● MATERIAL SHOWN:
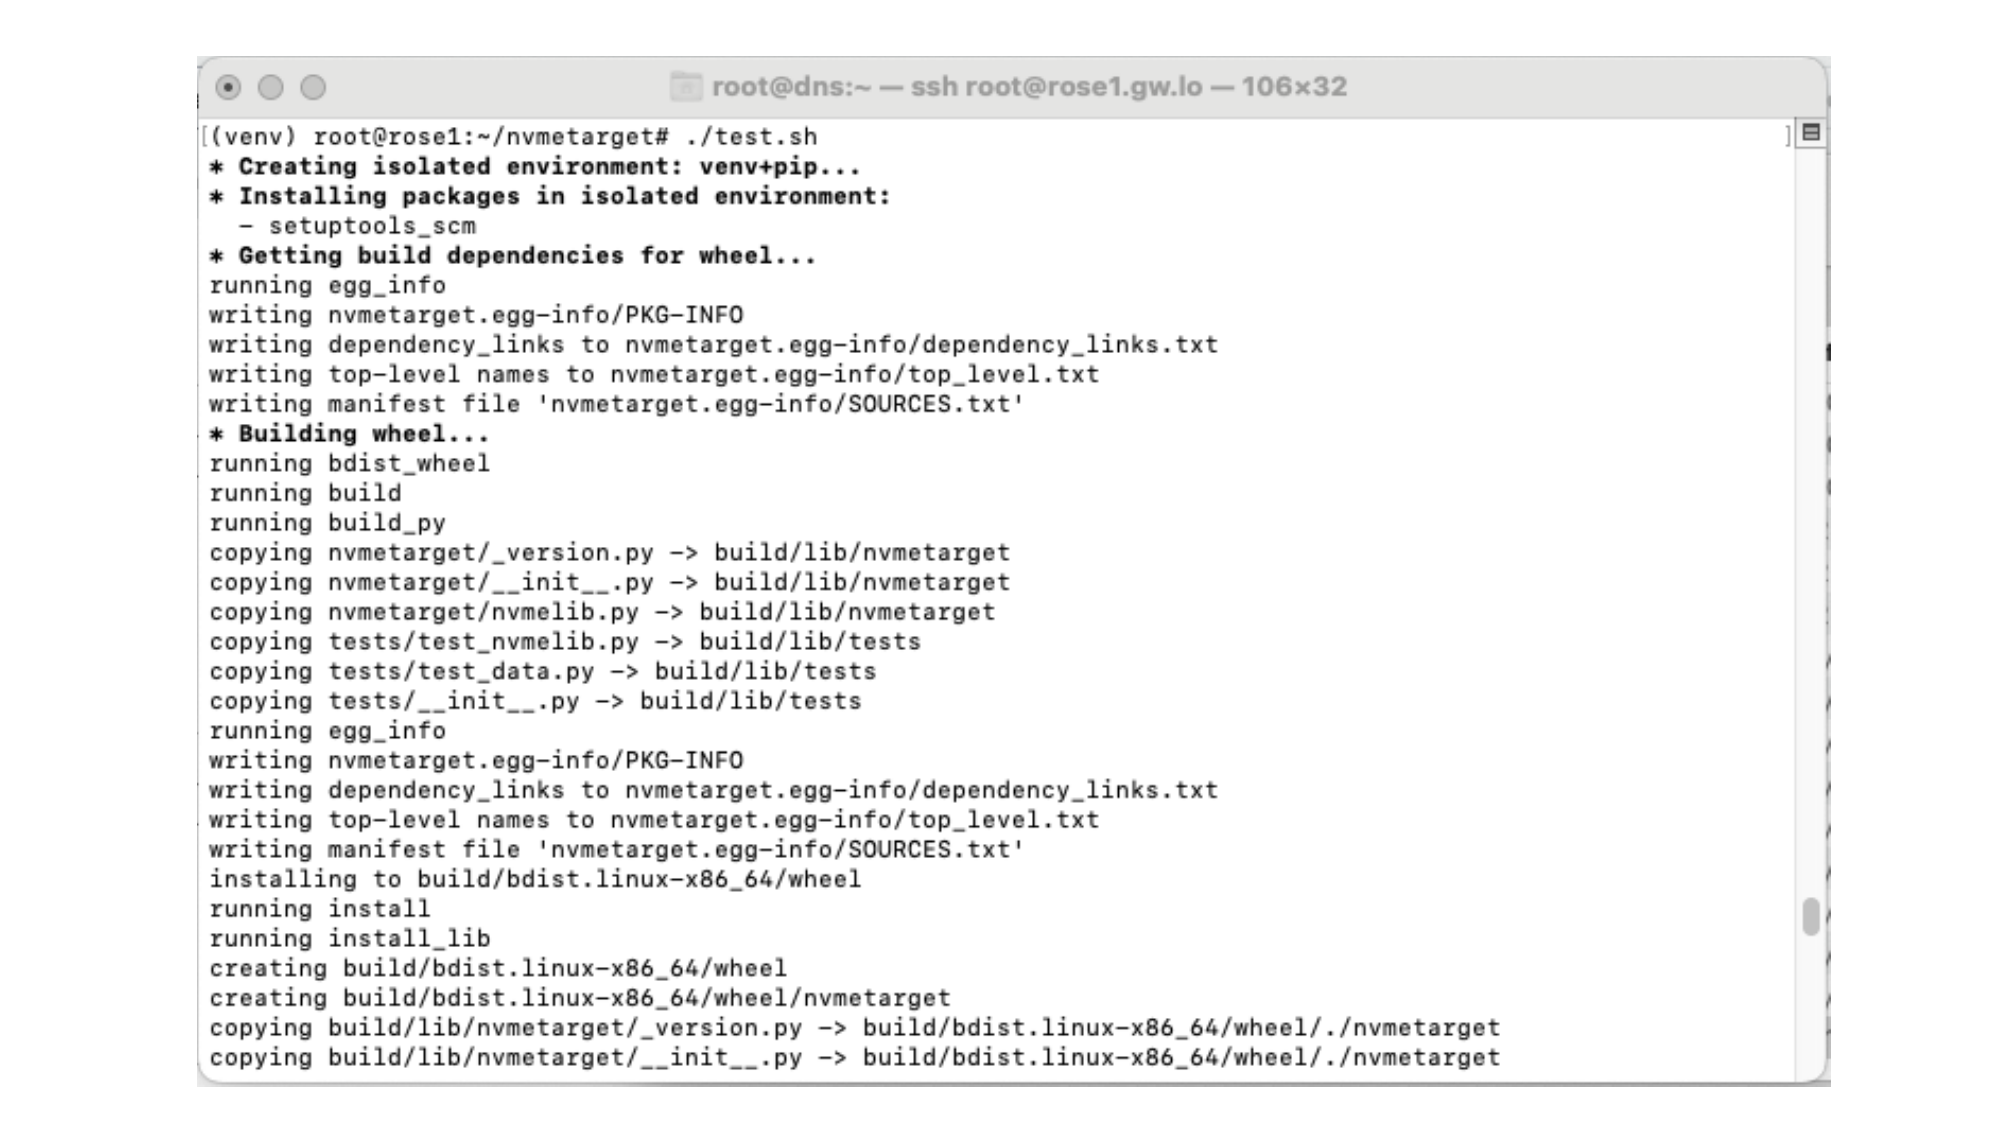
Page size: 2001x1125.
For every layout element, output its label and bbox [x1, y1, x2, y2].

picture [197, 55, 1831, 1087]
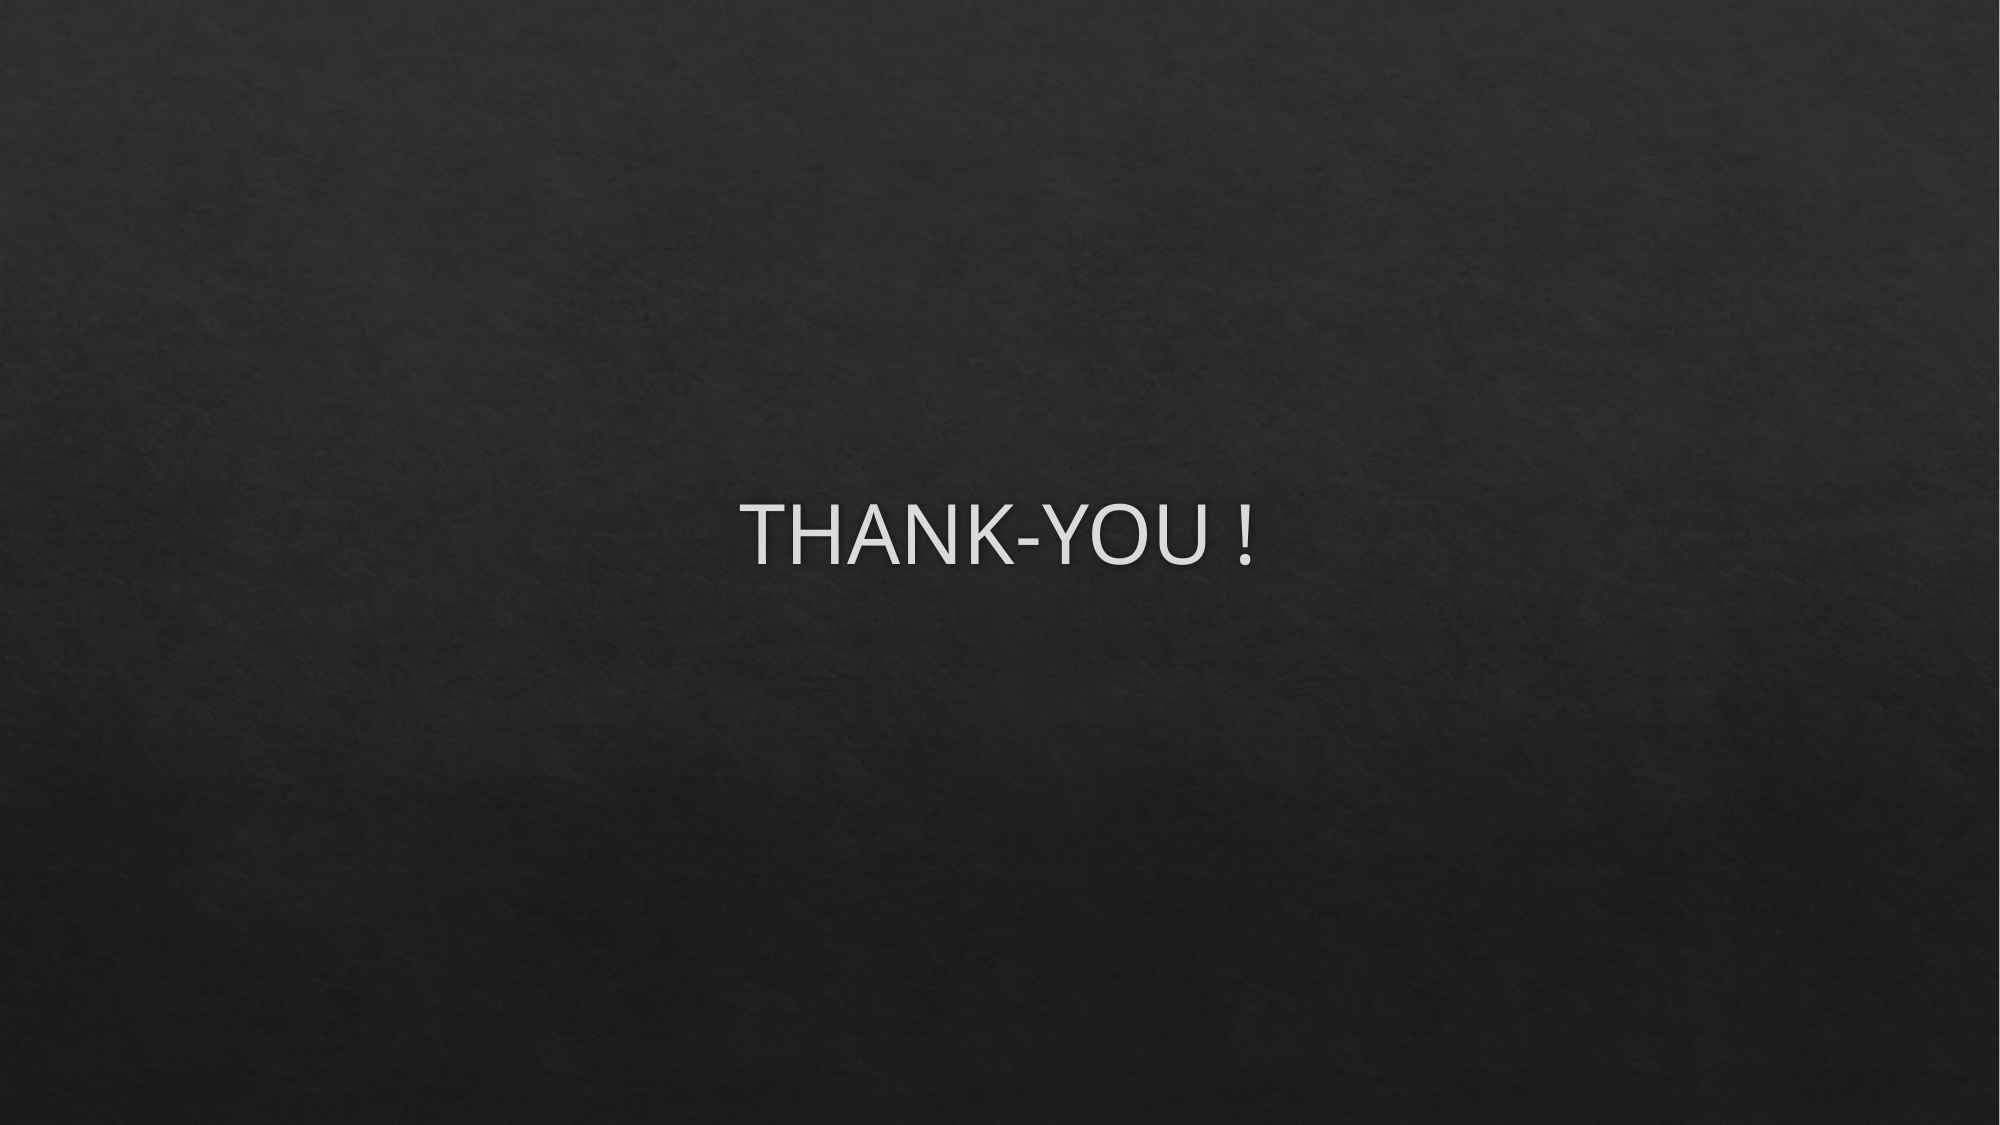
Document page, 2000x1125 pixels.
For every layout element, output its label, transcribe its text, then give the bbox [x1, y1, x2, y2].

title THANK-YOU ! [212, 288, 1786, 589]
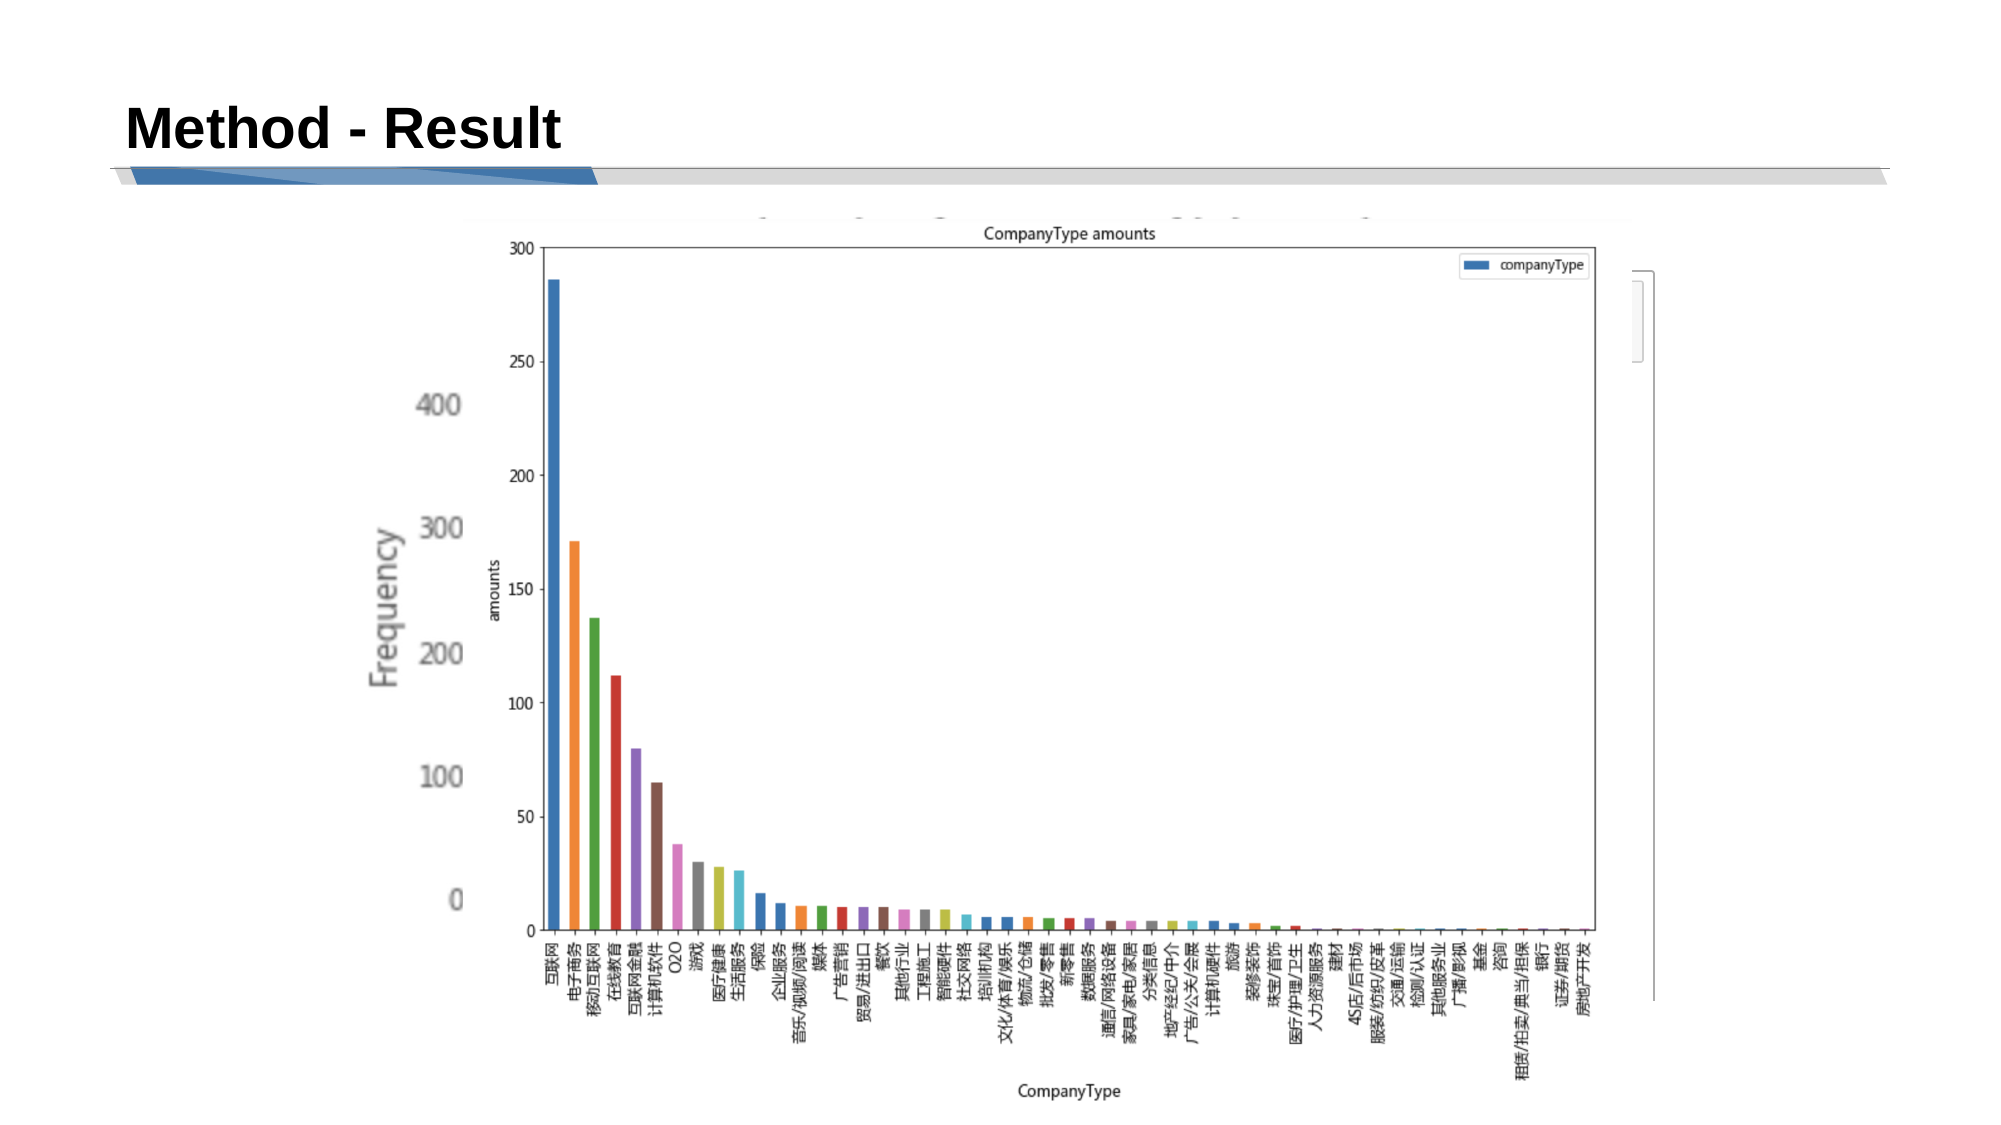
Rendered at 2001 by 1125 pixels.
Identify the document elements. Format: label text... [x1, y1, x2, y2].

● TASK STATEMENT: Where an entry contains an image, skip the image and write out the rest exactly.

● EXERCISE RESULT:
Page size: 2001x1125.
For every layout element, output its label and bbox [x1, y1, x2, y2].

picture [197, 55, 1831, 1087]
Document page, 2000x1125 pixels.
For every layout element, output its label, transcribe its text, then give the bbox [x1, y1, x2, y2].

title THANK-YOU ! [212, 288, 1786, 589]
Rendered at 2001 by 1125 pixels.
Identify the document elements. Format: label text... [x1, y1, x2, y2].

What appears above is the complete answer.